The following is a walkthrough of several options available in architecting directory management and domain services in an Azure infrastructure model.
Dependent on the scenarios, and how Azure is utilized, in my opinion, directory services in Azure can be categorized into these three basic scenarios.
- As a separate directory. Limited to a few users primarily to access the portal and its resources for isolated testing and development.
- As a separate isolated directory and identity management service in Azure for Azure SaaS and other third-party applications with Azure only users.
- As an extension or clone of your current directory system in the cloud with identity management for Azure, other third-party SaaS applications and/or other on-prem applications with the use of the application proxy.
In this Scenario, Azure would be used as an isolated testing environment or development environment. You could utilize a pay as you go account with all the users designated into .onmicrosoft.com domain.
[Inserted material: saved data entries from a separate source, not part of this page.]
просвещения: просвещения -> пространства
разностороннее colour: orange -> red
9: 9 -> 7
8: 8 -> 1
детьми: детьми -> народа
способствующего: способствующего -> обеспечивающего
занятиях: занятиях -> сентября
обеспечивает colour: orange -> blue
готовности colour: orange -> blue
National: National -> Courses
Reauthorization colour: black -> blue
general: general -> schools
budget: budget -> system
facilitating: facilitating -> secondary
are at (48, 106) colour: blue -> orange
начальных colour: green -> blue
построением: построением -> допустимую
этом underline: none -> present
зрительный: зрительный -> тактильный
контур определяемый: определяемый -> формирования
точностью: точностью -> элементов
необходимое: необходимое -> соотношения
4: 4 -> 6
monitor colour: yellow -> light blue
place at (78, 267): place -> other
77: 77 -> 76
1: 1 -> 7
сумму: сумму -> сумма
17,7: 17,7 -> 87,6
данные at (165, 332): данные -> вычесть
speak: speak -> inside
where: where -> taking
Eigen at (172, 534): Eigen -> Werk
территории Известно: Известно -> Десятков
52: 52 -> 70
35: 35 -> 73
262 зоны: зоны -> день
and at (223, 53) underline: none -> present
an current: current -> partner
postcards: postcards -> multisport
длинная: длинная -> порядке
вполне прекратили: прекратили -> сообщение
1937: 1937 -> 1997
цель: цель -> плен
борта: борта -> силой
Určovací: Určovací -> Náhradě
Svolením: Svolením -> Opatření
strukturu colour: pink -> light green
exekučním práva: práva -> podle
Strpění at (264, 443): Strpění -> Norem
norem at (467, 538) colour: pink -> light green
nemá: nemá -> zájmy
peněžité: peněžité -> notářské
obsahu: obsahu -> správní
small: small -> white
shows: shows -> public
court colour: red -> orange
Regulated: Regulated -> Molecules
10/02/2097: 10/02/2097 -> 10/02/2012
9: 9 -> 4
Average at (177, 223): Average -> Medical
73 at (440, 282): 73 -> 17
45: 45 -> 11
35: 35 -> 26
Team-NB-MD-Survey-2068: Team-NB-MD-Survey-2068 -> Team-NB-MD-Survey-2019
Any virtual machines built in Azure would be used as a testing environment with local admin accounts, unlaced to any domain, with RBAC used with simple Azure user accounts. This is the simplest form of Azure identity management.
You have the ability to extend the configuration by adding your own custom domain to Azure within Azure active directory or have users created within the domain in Azure, But not place a Domain controller or have a domain controller replicate between your on-prem and Azure sites.
This scenario would allow for isolation of resources, completely disconnected, limiting administrators and dev teams to a minimum. Furthermore, It would allow you to explore options for on-boarding. It would though restrict the ability to test applications or configurations with on-prem conditions or if the application requires an on-prem user-base.
This scenario would be if an organization would want to have a separate domain for a subgroup of its users/customers/partners that are managed in the cloud, that can be given access to SaaS apps within Azure or apps outside of Azure.
Populating the directory could be dictated in two ways. The first, which is similar to scenario 1 is one in which users are added to Azure AD as Azure only users, The second is where a domain controller on-premise, with external/partner/customers sync with Azure active directory with Azure Ad connect.
These users can utilize Azure application gallery to access Azures SaaS applications and other third-party applications with single sign-on. You also have the option of using Application proxy to access on-prem applications without opening up your on-prem network to external users.
Infrastructure builds in the scenario could be administered by local admins with permissions controlled by RBAC with, or without a domain controller as a VM in Azure.
This scenario would be either a lift and shift scenario or a hybrid scenario where you extend your on-prem data center to the cloud.
In such a scenario you have the option to:
- Use Azure AD connect and sync up your current directory with Azure AD.
- keep Azure AD separate but configure a Virtual Machine that acts as a domain controller in Azure, that replicates across a site to site VPN connection or express route with your on-prem Domain Controller.
This second option would allow you to have the full functionality of active directory and domain services while keeping Azure AD only for administration.
You would need to consider your management structure in how you would break up resource groups and virtual networks for such a scenario. a hub and spoke design with Vnet peering is one option to utilize when a virtual machine is acting as a domain controller.
The downside to this is, that while you gain control of running your own domain controller and active directory in Azure via a virtual machine, You will have the responsibility of maintaining, updating and securing these virtual machines.
The other option in this scenario is to utilize Azure domain services with Azure active directory syncing with your on-prem directory. This way you of load two key functions of the Azure domain controller VM to Azure.
Azure Domain Services provisions a managed domain and makes it available in the virtual network of your choosing. All user accounts, group memberships, and user credentials available in the respective Azure AD tenant are also available in this newly created domain, and the virtual network its designated too.
Since the domain is managed by Azure AD Domain Services, users/customers do not have domain administrator or enterprise administrator privileges on this domain.
It’s important to note that not all features available in Windows Server AD are currently available in Azure AD Domain Services.
While Azure domain services can only be implemented on to one virtual network, you have the following option of architecting your resources. It’s also important to consider other architectural boundaries such as Azure firewall service in this scenario.
You have the ability to mix and match any of these designs and features available in Azure based on what and how you plan to utilize Azure.